Nanomaterials have proliferated in food and other consumer products with little to no oversight
Lawsuit Will Compel Unlawfully Delayed Agency Answer to Groups’ 2008 Legal Petition Demanding Regulation
December 17, 2014 (Washington, DC)- Center for Food Safety (CFS) filed a lawsuit late yesterday against the U.S. Environmental Protection Agency (EPA) over the agency’s failure to regulate novel nanomaterial pesticides. In 2008 CFS filed a legal petition demanding the agency take action; today nonprofits sued the agency for its failure to answer their petition while the proliferation of nanomaterials in consumer products continues unabated.
“Six years ago we provided EPA a legal and scientific blue print to address to regulate these novel materials under its pesticide authority. The agency’s unlawful and irresponsible delay ends now,” said CFS senior attorney George Kimbrell.
Nanotechnology is a platform technology for manipulating materials at the atomic and molecular level; manufactured nanomaterials are so small that they cannot be seen with an ordinary microscope. For comparison, a strand of human hair is 50,000 to 80,000 nanometers wide.
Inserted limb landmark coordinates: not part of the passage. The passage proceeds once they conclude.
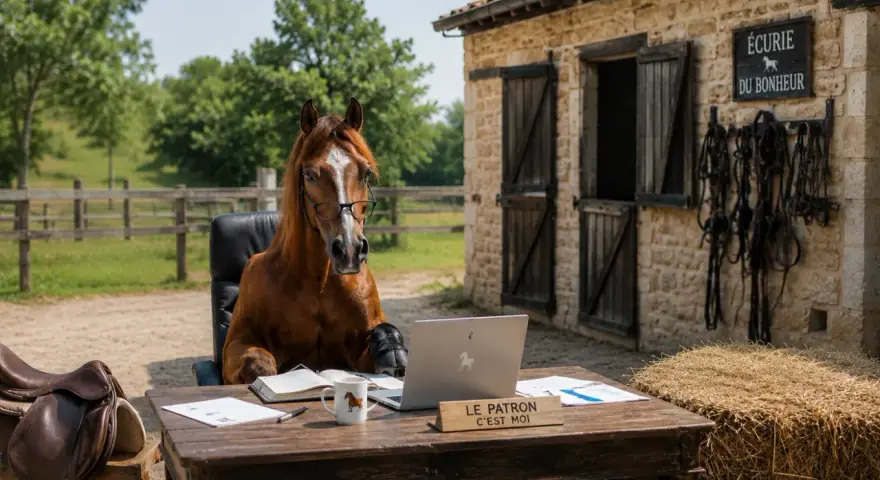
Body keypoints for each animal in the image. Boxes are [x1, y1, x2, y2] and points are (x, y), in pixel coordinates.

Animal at [221, 97, 408, 385]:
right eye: (309, 174)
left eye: (365, 173)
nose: (350, 250)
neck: (318, 283)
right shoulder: (236, 344)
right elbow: (259, 364)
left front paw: (390, 348)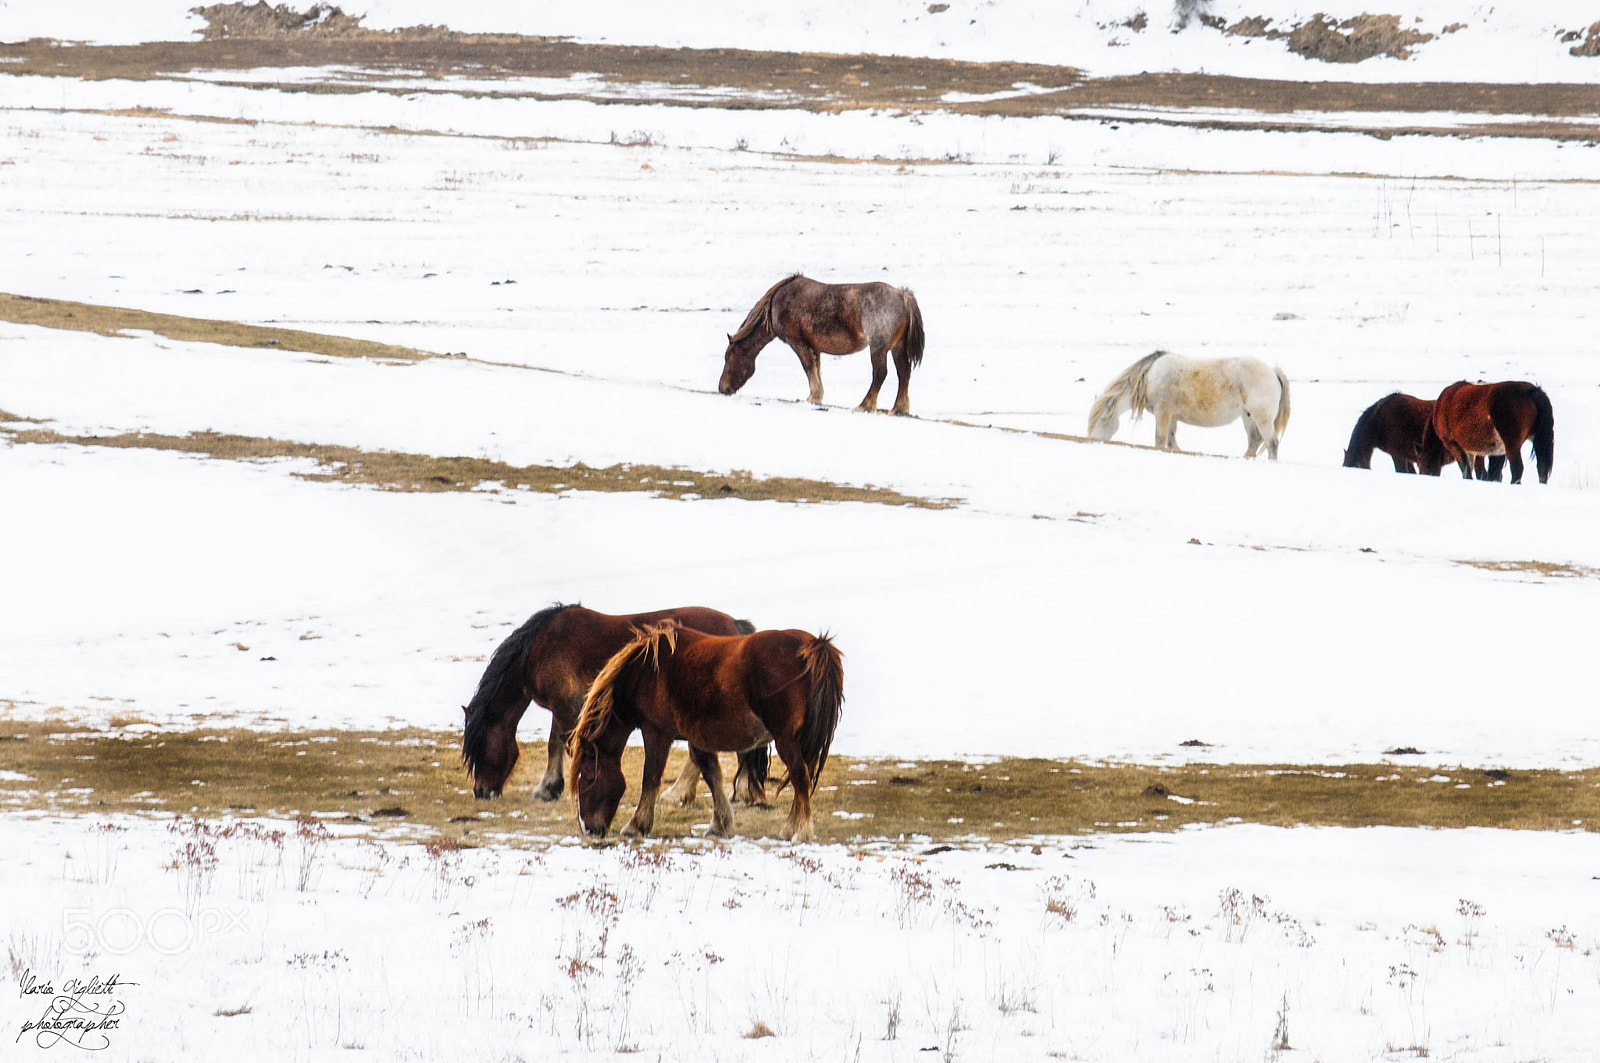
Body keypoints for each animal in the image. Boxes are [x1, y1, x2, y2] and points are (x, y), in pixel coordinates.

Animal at [460, 604, 769, 805]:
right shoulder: (566, 706)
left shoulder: (566, 705)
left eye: (479, 749)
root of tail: (736, 626)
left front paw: (555, 787)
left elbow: (559, 742)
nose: (481, 792)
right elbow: (555, 742)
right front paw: (549, 787)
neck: (537, 649)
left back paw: (680, 793)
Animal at [568, 621, 844, 843]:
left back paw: (799, 832)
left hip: (786, 740)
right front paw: (720, 824)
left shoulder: (656, 732)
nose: (589, 829)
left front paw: (636, 825)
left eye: (589, 777)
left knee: (800, 777)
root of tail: (814, 645)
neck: (645, 672)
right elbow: (712, 775)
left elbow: (651, 777)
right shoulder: (697, 738)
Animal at [718, 274, 926, 416]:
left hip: (878, 348)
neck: (777, 304)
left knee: (880, 374)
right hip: (897, 348)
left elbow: (808, 368)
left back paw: (865, 405)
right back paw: (898, 409)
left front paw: (814, 397)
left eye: (729, 358)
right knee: (903, 374)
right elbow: (816, 369)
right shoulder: (814, 347)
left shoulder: (798, 343)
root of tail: (902, 295)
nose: (722, 389)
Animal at [1087, 350, 1290, 459]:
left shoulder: (1163, 412)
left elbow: (1160, 439)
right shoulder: (1171, 416)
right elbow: (1171, 441)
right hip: (1247, 416)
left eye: (1102, 420)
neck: (1151, 376)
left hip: (1262, 417)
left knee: (1272, 443)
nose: (1094, 442)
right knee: (1254, 441)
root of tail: (1273, 371)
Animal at [1418, 380, 1554, 484]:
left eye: (1423, 465)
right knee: (1542, 468)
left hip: (1512, 444)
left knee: (1517, 469)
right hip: (1537, 440)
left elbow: (1467, 471)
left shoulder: (1453, 444)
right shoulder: (1492, 452)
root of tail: (1532, 390)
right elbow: (1491, 474)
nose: (1425, 474)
Yet “nano” means more than just tiny; it means materials that have the capacity to act in fundamentally novel ways, ways that cannot be predicted from the same materials at larger scale. Their exponentially small size gives them extraordinary mobility for a manufactured material, as well as unique chemical and biological properties. Nanomaterials’ properties increase potential for biological interaction and increase potential for toxicity, which can result in DNA mutation, structural damage within the cell, and even cell death. Once in the blood stream, they can move freely through organs and tissues, including the brain, heart, liver, kidneys, spleen, bone marrow, and nervous system.
“Nanomaterials are novel technologies that pose unique risks unlike anything we’ve seen before,” said Jaydee Hanson, CFS senior policy analyst. “Yet we have found hundreds of products already commercially available, without any regulation.”
Nano-silver products are the overwhelmingly most common nanomaterial in consumer products, commonly used as a powerful antimicrobial agent. Because the products are intended to kill bacteria, they qualify as pesticide products, as EPA itself has recognized. In its 2008 Petition, CFS identified 260 nano-silver consumer products, and currently that number has increased to over 400 nano-silver products on the market today. Because there are no labeling requirements for nano-scale products, many more likely exist.
“It is unfortunate that it takes a lawsuit to get EPA to carry out its responsibility to regulate nano-silver for its toxic pesticidal properties and broad exposure patterns through consumer and personal care products," said Jay Feldman, executive director of Beyond Pesticides. "Like any toxic pesticide, nano-silver must be subject to the full force of the law and label restrictions intended to protect people's health and the environment," Mr. Feldman said.
“If the EPA fails to regulate pesticide products that incorporate nano-silver, farmers will soon be exposed to the unique health risks of nanomaterials, and will be uninformed about what they must do to protect themselves, and their families, neighbors, land, water and livestock from nano-pesticide drift,” said Steve Suppan of the Institute for Agriculture and Trade Policy
The plaintiffs represented by CFS legal counsel in the lawsuit are CFS, its sister nonprofit, the International Center for Technology Assessment, as well as, Beyond Pesticides, the Center for Environmental Health, Clean Production Action, and the Institute for Agriculture and Trade Policy.